GÜN boyu iş yerinizde bulunan masanızda hareketsiz bir şekilde sayısız evrak ve dosya ile çalıştınız. 
Yüzünüze savrulan çimento tozunu, ellerinize bulaşan demir tozunu, ufak bir dikkatsizlikle ayağınıza batan çiviyi güne bıraktınız. Akşamın ilk saatlerinde yorgun argın, evinize kendinizi zor attınız.
Diğer güne kalınca bayatladığını bildiğiniz simitlerinizi satmak için sokak sokak dolaştınız. Soğuduğu halde “Sıcak simitttt…!” diye son ses bağırdınız. Ne ayak kaldı, ne ses. Eve zor düştünüz.
Evinizde mis gibi pişen kuru fasulye ve yanında pilavı, hart hart ısırdığınız ev turşusuyla yediniz. Ardından sobanın üstünde demlenmiş çayınızı içeceksiniz. Çok şükür, çoluk çocuk etrafınızda! Ailecek TV karşısına geçip aile olmanın mutluluğunu, sıcacık yuvanızda, sıcacık çayınızı içerek yaşamak istiyorsunuz. Odadaki huzura çitlediğiniz çekirdeğin sesi eşlik ediyor. Elinizde TV kumandası kanal kanal geziyor, izleyebileceğiniz bir program arıyorsunuz.
Bastığınız bir tuşla odanız bir anda savaş alanına dönüyor. Gözü dönmüş mafya karakterinin elinde silah, sizin kulağınızda bam bam sesler, korkudan göğsünüze kapanan çocuğunuz…

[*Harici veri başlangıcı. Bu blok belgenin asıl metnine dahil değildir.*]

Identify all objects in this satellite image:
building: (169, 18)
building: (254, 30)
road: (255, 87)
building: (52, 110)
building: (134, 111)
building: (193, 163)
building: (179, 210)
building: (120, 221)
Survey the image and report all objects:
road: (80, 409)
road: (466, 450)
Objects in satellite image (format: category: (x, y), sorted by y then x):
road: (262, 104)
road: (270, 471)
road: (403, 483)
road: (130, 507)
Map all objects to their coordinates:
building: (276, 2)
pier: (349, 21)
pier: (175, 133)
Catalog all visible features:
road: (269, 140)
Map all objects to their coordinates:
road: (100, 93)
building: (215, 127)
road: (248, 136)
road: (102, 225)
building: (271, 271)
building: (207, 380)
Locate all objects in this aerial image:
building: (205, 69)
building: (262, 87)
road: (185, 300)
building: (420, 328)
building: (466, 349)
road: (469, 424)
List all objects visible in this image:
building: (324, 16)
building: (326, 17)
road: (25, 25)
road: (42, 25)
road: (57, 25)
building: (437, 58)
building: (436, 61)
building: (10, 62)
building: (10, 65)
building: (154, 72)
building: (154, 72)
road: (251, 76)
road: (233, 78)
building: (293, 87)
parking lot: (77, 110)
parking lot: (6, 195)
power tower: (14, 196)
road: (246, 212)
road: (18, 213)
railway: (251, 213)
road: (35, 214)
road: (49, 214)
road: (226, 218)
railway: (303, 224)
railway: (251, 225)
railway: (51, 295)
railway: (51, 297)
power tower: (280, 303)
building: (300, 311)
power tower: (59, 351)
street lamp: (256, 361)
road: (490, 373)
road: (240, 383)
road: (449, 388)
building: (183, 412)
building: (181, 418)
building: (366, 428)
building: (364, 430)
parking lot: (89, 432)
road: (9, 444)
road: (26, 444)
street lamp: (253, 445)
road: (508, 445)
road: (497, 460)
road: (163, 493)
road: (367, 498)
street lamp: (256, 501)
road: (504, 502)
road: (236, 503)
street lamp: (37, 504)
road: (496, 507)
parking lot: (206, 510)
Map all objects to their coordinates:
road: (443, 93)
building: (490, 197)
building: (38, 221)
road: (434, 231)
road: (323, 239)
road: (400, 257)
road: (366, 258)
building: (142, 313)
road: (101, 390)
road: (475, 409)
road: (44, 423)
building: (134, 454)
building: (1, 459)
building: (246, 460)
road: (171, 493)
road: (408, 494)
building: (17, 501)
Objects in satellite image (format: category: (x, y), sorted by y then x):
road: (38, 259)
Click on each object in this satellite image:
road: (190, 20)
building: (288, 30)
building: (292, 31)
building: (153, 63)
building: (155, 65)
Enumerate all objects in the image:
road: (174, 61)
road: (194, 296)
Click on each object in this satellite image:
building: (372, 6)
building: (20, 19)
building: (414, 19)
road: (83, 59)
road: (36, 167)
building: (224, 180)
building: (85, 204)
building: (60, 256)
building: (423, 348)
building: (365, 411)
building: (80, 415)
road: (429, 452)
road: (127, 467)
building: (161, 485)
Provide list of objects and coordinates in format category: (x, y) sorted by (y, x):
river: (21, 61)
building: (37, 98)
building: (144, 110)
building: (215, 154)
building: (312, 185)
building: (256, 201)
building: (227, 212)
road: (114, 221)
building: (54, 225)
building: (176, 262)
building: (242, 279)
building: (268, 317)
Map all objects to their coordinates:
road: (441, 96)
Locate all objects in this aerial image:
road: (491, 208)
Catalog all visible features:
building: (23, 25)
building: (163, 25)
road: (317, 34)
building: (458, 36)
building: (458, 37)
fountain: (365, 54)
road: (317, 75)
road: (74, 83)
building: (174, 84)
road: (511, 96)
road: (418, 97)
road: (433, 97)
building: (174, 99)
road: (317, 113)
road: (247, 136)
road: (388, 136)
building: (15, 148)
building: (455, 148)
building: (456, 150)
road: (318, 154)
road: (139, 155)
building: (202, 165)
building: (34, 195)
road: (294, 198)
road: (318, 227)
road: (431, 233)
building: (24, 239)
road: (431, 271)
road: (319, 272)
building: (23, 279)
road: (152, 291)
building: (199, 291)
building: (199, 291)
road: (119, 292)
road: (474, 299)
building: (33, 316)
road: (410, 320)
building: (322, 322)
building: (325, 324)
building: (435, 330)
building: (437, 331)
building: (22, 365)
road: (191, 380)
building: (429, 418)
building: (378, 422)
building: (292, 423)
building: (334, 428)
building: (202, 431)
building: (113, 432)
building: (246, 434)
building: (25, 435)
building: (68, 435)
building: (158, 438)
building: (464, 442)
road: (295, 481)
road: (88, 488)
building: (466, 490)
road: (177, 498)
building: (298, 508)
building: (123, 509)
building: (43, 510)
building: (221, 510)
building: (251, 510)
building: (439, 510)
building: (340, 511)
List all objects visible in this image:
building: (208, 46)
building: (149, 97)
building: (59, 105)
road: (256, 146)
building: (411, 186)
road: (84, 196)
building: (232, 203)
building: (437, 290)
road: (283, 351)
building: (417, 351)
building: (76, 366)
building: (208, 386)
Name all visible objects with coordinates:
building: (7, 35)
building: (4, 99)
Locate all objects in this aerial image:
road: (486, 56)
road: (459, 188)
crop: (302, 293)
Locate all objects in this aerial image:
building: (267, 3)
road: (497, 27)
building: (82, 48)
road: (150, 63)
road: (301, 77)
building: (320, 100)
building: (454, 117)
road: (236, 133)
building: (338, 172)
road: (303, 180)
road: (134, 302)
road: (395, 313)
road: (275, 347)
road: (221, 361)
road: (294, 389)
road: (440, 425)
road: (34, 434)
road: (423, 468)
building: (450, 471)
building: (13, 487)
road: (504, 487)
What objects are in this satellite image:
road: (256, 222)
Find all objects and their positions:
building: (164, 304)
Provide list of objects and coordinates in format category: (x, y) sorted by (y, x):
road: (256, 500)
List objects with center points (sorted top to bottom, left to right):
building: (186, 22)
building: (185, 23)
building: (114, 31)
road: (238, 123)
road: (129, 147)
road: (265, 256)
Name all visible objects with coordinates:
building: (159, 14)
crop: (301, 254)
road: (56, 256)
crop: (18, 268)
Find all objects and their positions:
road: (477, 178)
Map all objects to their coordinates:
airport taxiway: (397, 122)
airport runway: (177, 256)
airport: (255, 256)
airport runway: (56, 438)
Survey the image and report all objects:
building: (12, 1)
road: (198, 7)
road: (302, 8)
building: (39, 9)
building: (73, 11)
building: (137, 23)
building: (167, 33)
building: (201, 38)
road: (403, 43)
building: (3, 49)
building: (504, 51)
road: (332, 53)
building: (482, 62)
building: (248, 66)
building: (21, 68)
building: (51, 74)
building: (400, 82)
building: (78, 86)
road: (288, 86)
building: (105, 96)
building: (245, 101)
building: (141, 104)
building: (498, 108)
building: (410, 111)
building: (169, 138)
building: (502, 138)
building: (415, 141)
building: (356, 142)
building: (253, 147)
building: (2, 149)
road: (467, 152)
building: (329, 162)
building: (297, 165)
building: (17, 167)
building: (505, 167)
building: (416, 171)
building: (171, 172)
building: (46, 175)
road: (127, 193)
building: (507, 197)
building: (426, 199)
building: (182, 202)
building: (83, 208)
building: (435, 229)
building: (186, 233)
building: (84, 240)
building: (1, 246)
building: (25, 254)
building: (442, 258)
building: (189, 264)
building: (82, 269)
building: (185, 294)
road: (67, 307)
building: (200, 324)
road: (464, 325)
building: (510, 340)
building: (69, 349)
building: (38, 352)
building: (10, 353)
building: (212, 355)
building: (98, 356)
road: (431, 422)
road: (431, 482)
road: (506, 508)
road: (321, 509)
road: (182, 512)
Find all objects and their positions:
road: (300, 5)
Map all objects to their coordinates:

Başka kanala geçiyorsunuz umutla. Dar ağacında bir kadın, ayaklarının altında sandalye, gözlerinde korku, yanaklarındaki kanına karışmış gözyaşları…
Namus temizleme sahnesi! 
Sobaya attığınız kömürün ışığı ve ısısının odada olmasına rağmen, birdenbire gelen soğuk hava dalgası. Bu sahneyi, anlayacak yaşta olmadığı için bakışlarıyla sorgulayan çocuğunuz…
Bu kanalı da geç, geç hadi, geç! Başka kanala geç! Zengin adam avında bir genç kadın, bulduğu emanet kıyafetleri giymiş, takmış takıştırmış, sürmüş sürüştürmüş. 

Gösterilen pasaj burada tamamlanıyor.